Autre initiative récemment actualisée, ladite « formation en prévention du suicide ». Elle s’adresse à tous, citoyens volontaires capables d’entrer en relation avec des personnes en mal-être et professionnels (généralistes, psychiatres, psychologues…) à même de les prendre en charge. L’objectif est de créer dans chaque région ces réseaux de personnes-relais qui repéreront rapidement les personnes ayant besoin d’être aidées pour leur apporter des réponses adaptées.
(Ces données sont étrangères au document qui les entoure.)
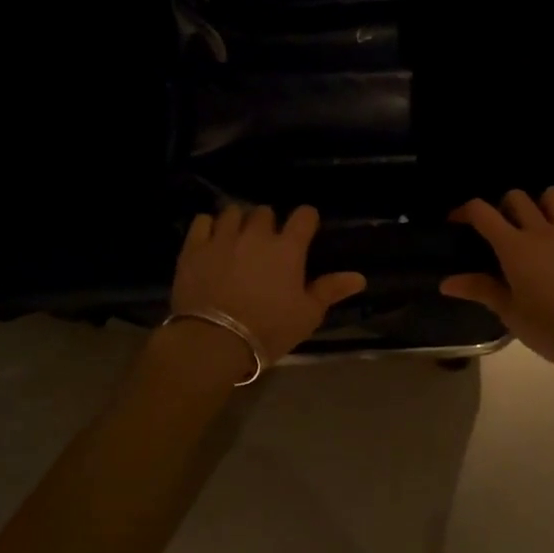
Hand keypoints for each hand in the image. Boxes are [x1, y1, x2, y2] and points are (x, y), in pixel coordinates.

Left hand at [171, 205, 366, 366]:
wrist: (213, 341)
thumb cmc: (267, 329)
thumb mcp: (307, 315)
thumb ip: (330, 290)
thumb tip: (359, 277)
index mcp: (288, 248)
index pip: (304, 215)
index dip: (306, 220)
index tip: (304, 231)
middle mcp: (257, 234)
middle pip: (265, 212)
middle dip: (268, 224)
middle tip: (266, 244)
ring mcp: (223, 237)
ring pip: (233, 212)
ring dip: (238, 222)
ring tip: (236, 239)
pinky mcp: (194, 246)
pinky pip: (203, 221)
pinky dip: (208, 227)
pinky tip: (210, 241)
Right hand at [441, 188, 553, 369]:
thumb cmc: (547, 328)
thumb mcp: (508, 312)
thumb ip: (479, 289)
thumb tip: (446, 283)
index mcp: (516, 247)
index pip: (483, 212)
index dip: (466, 211)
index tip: (458, 222)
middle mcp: (544, 232)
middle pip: (518, 198)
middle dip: (504, 207)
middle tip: (502, 229)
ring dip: (544, 203)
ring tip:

Trois acteurs se succèdent dans cette formation : « la sentinelle » qui repère et oriente la personne, « l’évaluateur » qui évalue son potentiel suicidaire et « l’intervenant de crise » qui évite son passage à l’acte et l’oriente vers des soins ou un accompagnement.
Intégré à la stratégie globale du ministère de la Santé, le programme national Papageno est, quant à lui, un outil incontournable tant dans la prévention de la contagion suicidaire (contagion de masse via les médias, les réseaux sociaux, etc., mais aussi lors d’événements ponctuels dans les institutions comme les écoles) que dans la promotion de l’entraide et du recours aux soins – par la sensibilisation et la communication notamment, par exemple utiliser le traitement médiatique d’un suicide comme un moyen de prévenir le passage à l’acte.
À noter enfin le 3114, numéro national de prévention du suicide, mis en place en octobre dernier. Gratuit et accessible 7 jours sur 7 et 24 heures sur 24 en métropole et Outre-Mer, il apporte une écoute et des réponses aux personnes à risque suicidaire, mais aussi à l’entourage de ces personnes, aux endeuillés et aux professionnels qui ont besoin d’avis ou de conseils. Aujourd’hui, 13 centres sont opérationnels dans les régions et plus de 140 000 appels ont été comptabilisés sur cette ligne depuis son ouverture. Des assos de soutien existent aussi, qui proposent des services d’écoute anonymes et gratuits, comme Nightline France qui se consacre à la santé mentale des étudiants et que le ministre François Braun a visitée ce 9 septembre. Maîtres mots de cette stratégie nationale de prévention : repérer, écouter et prendre en charge.